*WHAT YOU WILL DO*
Please reproduce the entries below with "zero-indexed" swapped for "0-based" and everything else unchanged, leaving out the pictures.

*SUPPLIED DATA*
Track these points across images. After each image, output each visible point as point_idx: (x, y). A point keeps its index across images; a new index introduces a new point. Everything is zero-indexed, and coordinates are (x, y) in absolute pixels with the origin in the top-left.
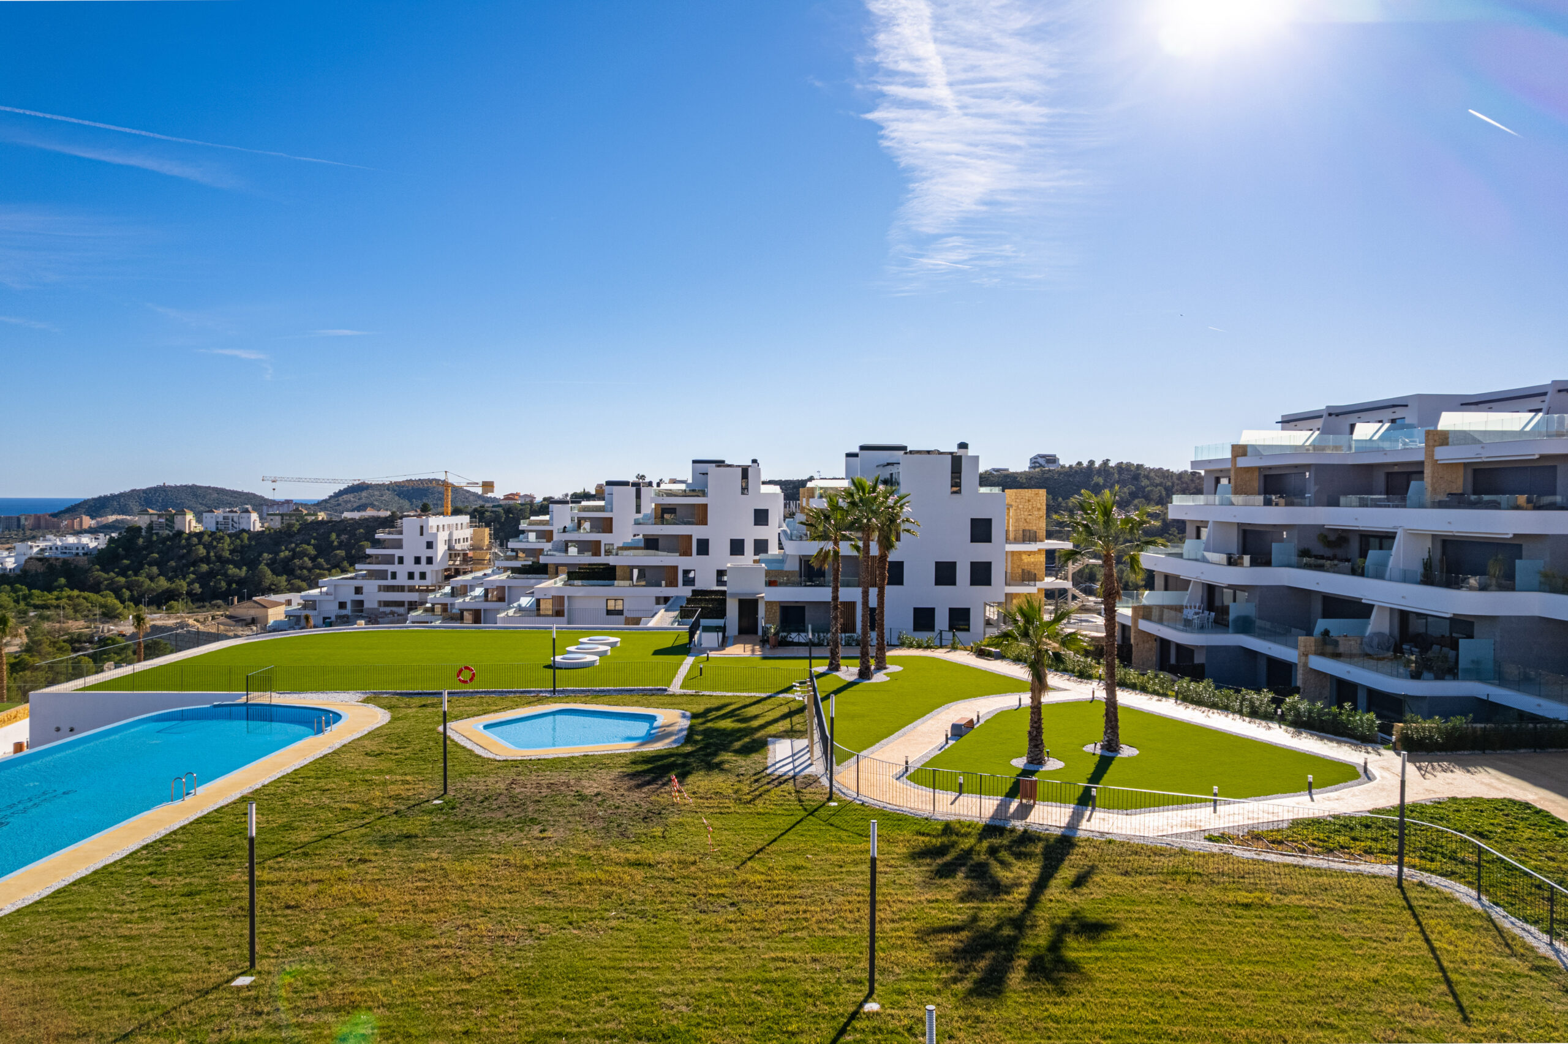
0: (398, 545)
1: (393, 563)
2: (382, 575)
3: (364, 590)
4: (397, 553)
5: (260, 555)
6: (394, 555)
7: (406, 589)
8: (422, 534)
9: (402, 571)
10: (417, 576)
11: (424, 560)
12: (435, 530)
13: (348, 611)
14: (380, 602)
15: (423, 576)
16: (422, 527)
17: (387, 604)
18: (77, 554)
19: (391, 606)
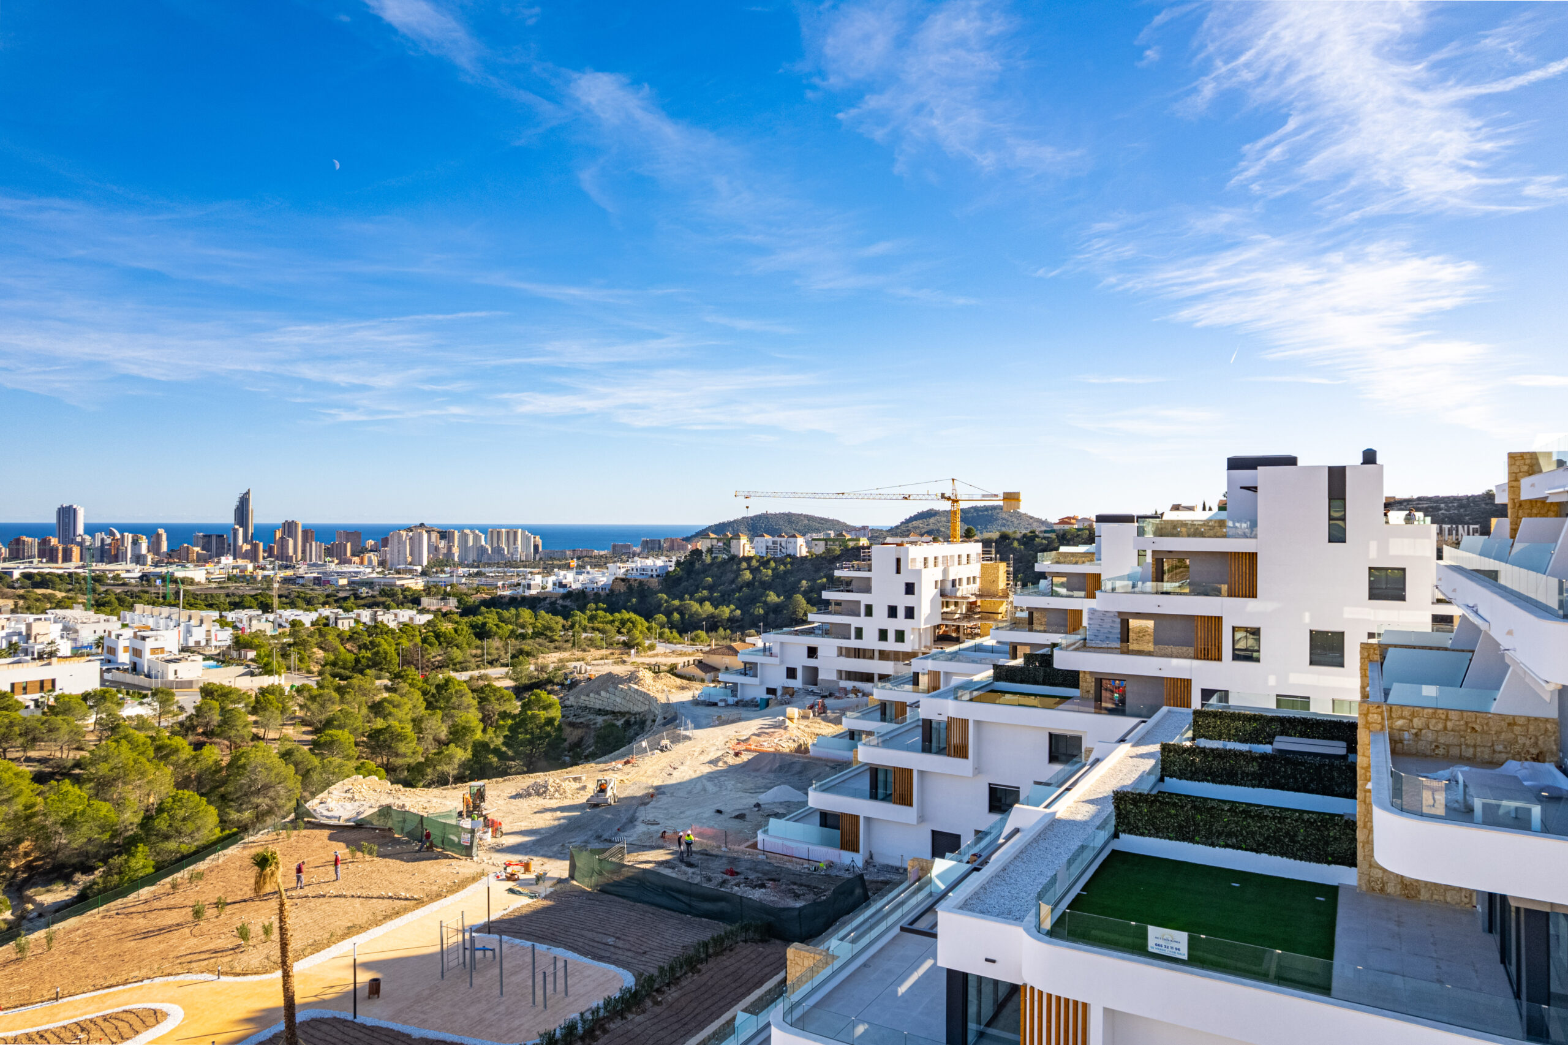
0: (866, 587)
1: (859, 615)
2: (842, 631)
3: (820, 653)
4: (864, 599)
5: (800, 581)
6: (858, 602)
7: (877, 654)
8: (898, 571)
9: (871, 626)
10: (891, 636)
11: (901, 612)
12: (919, 565)
13: (797, 683)
14: (840, 672)
15: (900, 636)
16: (898, 561)
17: (851, 676)
18: (652, 576)
19: (855, 680)
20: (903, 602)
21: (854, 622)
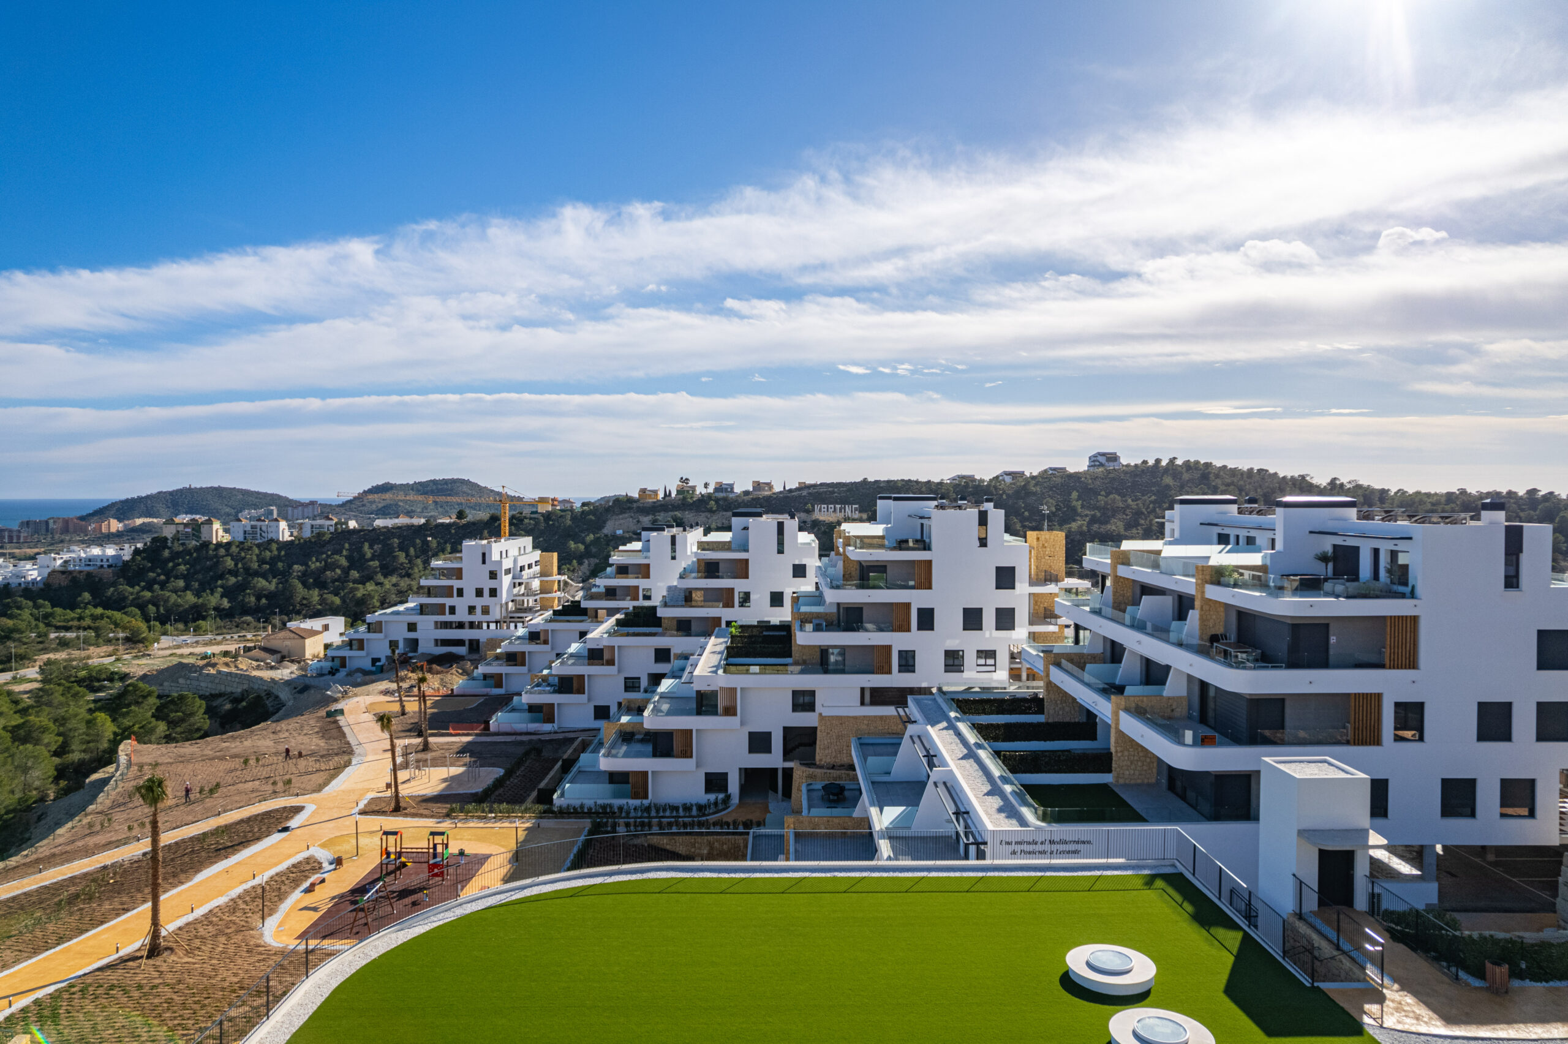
1: (452, 596)
4: (456, 584)
5: (290, 567)
6: (452, 587)
7: (467, 625)
8: (484, 562)
9: (462, 604)
10: (479, 610)
11: (486, 593)
12: (498, 557)
13: (399, 652)
15: (486, 611)
16: (484, 555)
18: (102, 566)
19: (449, 645)
20: (487, 585)
21: (448, 602)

*EXPECTED OUTPUT*
Track these points across images. After each image, output each visible point as point_idx: (x, y). A point keeps its index across images; a new index introduces a new point. Everything is 0-based, and coordinates are (x, y) in absolute pixels with the origin in the top-left.
0: (398, 545)
1: (393, 563)
2: (382, 575)
3: (364, 590)
4: (397, 553)
5: (260, 555)
6: (394, 555)
7: (406, 589)
8: (422, 534)
9: (402, 571)
10: (417, 576)
11: (424, 560)
12: (435, 530)
13: (348, 611)
14: (380, 602)
15: (423, 576)
16: (422, 527)
17: (387, 604)
18: (77, 554)
19: (391, 606)
0: (866, 587)
1: (859, 615)
2: (842, 631)
3: (820, 653)
4: (864, 599)
5: (800, 581)
6: (858, 602)
7: (877, 654)
8: (898, 571)
9: (871, 626)
10: (891, 636)
11: (901, 612)
12: (919, 565)
13: (797, 683)
14: (840, 672)
15: (900, 636)
16: (898, 561)
17: (851, 676)
18: (652, 576)
19: (855, 680)
20: (903, 602)
21: (854, 622)
1: (452, 596)
4: (456, 584)
5: (290, 567)
6: (452, 587)
7: (467, 625)
8: (484, 562)
9: (462, 604)
10: (479, 610)
11: (486, 593)
12: (498, 557)
13: (399, 652)
15: (486, 611)
16: (484, 555)
18: (102, 566)
19: (449, 645)
20: (487, 585)
21: (448, 602)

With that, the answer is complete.